#### SUPPLIED PASSAGE ####

Important Development Regarding Annual Leave Loading

Does your business or organisation make annual leave loading payments to employees? If so, the business or organisation may have a legal obligation to make superannuation contributions in respect of those payments if it has not already been making such contributions. This follows a recent important update from the ATO regarding its position with respect to whether superannuation contributions are payable on annual leave loading payments.

New Development

Under the applicable superannuation legislation, employers have a legal obligation to make superannuation contributions on behalf of their eligible employees calculated as a specified rate (currently 9.5%) of their “ordinary time earnings” (OTE). Put simply, OTE is defined as an employee’s total earnings in respect of ordinary hours of work. It includes, but is not limited to, an employee’s salary or wages, annual leave, sick/personal leave, commissions, and payments in lieu of notice, but excludes overtime payments.

####

EXERCISE DETAILS:
Please write the next part of the piece on annual leave loading and superannuation, picking up right after its final sentence.

#### PROVIDED MATERIAL ####

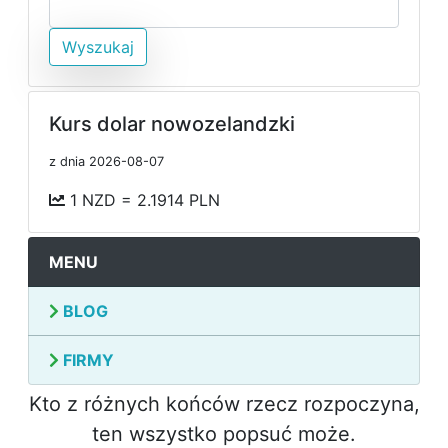
Wyszukaj
Kurs dolar nowozelandzki
z dnia 2026-08-07
1 NZD = 2.1914 PLN
MENU
BLOG
FIRMY
Kto z różnych końców rzecz rozpoczyna,
ten wszystko popsuć może.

####

RESPONSE TO THE EXERCISE:
Until relatively recently, there has been a level of uncertainty around whether annual leave loading falls within the definition of OTE. However, earlier this year the ATO clarified its position. In particular, the ATO advised that annual leave loading will constitute OTE, unless an employer can provide evidence that the entitlement to annual leave loading is referrable to an employee’s lost opportunity to work overtime. The evidence can include specific wording in a modern award, enterprise agreement, employment agreement or company policy, which clarifies the reason for the entitlement to annual leave loading.

Employers who simply assume that annual leave loading is paid to compensate employees for loss of overtime whilst on leave and do not have evidence supporting this assumption are at risk of having superannuation guarantee shortfalls and may be liable to pay a superannuation guarantee charge.

Implications for Employers

If your business or organisation pays annual leave loading to employees but does not make superannuation contributions in respect of those payments, a prompt assessment should be made as to whether this reflects the legal requirements. In particular, employers should review any applicable modern award, enterprise agreement, employment agreement or company policy to determine whether annual leave loading is referrable to a lost opportunity to earn overtime. If the finding is reached that superannuation contributions are payable, employers should take swift action to rectify the situation.

Disclaimer

This article is general commentary on a topical issue and does not constitute legal advice. If you are concerned about any topics covered in this article, we recommend that you seek legal advice.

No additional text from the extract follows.